:: Objective ::
In the listing below, reproduce everything from the line containing "family: Cordiaceae" down to the line containing "genus: Turdus", changing each "common name" to "vernacular name" and leaving all else unchanged. Give only those lines.

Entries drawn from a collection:
========================

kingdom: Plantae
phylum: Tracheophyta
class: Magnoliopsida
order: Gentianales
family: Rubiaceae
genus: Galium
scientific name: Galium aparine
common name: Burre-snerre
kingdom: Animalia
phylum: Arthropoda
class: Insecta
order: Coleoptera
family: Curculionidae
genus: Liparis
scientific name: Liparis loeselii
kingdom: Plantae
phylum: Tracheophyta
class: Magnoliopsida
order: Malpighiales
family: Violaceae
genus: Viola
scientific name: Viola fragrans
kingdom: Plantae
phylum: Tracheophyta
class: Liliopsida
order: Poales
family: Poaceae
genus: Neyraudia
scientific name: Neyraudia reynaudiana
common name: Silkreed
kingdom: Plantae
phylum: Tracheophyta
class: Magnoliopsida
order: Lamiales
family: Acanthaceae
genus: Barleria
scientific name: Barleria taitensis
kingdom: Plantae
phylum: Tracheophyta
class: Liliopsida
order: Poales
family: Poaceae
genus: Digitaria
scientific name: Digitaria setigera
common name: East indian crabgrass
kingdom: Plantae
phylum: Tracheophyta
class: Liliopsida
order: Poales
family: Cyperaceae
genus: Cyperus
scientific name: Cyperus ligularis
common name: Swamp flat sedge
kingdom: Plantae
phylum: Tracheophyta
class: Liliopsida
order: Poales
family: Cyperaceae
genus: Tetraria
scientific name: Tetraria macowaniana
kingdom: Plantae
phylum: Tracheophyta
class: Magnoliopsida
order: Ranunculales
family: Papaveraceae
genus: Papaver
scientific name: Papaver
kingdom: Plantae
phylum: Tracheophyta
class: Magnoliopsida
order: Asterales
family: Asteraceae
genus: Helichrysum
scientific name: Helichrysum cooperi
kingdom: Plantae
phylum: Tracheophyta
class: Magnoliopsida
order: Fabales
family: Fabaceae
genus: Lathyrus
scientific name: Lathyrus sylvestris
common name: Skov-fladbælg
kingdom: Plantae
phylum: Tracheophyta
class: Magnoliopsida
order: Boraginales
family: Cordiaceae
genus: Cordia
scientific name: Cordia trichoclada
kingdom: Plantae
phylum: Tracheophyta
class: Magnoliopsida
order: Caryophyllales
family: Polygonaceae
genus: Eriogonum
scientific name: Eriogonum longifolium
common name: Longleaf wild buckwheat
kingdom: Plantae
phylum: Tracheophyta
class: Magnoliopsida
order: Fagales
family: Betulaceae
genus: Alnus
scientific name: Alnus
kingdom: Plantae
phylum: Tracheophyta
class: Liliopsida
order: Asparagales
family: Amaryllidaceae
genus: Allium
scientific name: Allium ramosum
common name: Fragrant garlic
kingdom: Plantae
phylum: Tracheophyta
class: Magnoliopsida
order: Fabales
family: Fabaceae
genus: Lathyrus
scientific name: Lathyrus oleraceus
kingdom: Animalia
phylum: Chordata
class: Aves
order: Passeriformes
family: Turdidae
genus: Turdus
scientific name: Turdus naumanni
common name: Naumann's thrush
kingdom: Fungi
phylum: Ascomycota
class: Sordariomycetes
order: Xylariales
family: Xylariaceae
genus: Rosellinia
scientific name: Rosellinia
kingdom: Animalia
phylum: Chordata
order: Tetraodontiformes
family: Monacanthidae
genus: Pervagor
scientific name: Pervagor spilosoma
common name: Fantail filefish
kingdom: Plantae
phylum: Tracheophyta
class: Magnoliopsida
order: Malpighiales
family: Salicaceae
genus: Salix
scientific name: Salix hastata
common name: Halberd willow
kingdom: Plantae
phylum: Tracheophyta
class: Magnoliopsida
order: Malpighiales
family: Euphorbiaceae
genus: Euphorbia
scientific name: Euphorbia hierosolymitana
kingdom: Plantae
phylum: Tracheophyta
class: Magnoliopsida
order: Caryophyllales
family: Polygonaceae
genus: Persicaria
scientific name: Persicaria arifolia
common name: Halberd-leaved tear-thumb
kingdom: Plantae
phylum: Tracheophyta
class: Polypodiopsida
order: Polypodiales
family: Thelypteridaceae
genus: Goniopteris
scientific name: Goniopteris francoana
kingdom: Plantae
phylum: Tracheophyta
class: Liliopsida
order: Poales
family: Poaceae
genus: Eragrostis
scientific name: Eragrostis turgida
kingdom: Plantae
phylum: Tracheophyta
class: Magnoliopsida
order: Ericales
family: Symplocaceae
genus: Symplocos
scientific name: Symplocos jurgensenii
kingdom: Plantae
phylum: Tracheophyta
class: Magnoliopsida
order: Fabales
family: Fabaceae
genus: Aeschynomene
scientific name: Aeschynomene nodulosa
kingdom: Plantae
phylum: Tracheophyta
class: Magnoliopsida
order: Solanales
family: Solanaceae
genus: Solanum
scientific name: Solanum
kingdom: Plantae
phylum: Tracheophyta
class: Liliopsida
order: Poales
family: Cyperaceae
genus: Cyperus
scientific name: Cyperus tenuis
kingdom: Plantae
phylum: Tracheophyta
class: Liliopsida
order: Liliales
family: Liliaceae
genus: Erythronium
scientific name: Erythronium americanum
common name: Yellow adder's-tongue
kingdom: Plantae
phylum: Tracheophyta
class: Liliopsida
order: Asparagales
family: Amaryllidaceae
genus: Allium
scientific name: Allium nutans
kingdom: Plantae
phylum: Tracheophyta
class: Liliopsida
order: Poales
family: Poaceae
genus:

========================

:: Correct answer ::
family: Cordiaceae
genus: Cordia
scientific name: Cordia trichoclada
kingdom: Plantae
phylum: Tracheophyta
class: Magnoliopsida
order: Caryophyllales
family: Polygonaceae
genus: Eriogonum
scientific name: Eriogonum longifolium
vernacular name: Longleaf wild buckwheat
kingdom: Plantae
phylum: Tracheophyta
class: Magnoliopsida
order: Fagales
family: Betulaceae
genus: Alnus
scientific name: Alnus
kingdom: Plantae
phylum: Tracheophyta
class: Liliopsida
order: Asparagales
family: Amaryllidaceae
genus: Allium
scientific name: Allium ramosum
vernacular name: Fragrant garlic
kingdom: Plantae
phylum: Tracheophyta
class: Magnoliopsida
order: Fabales
family: Fabaceae
genus: Lathyrus
scientific name: Lathyrus oleraceus
kingdom: Animalia
phylum: Chordata
class: Aves
order: Passeriformes
family: Turdidae
genus: Turdus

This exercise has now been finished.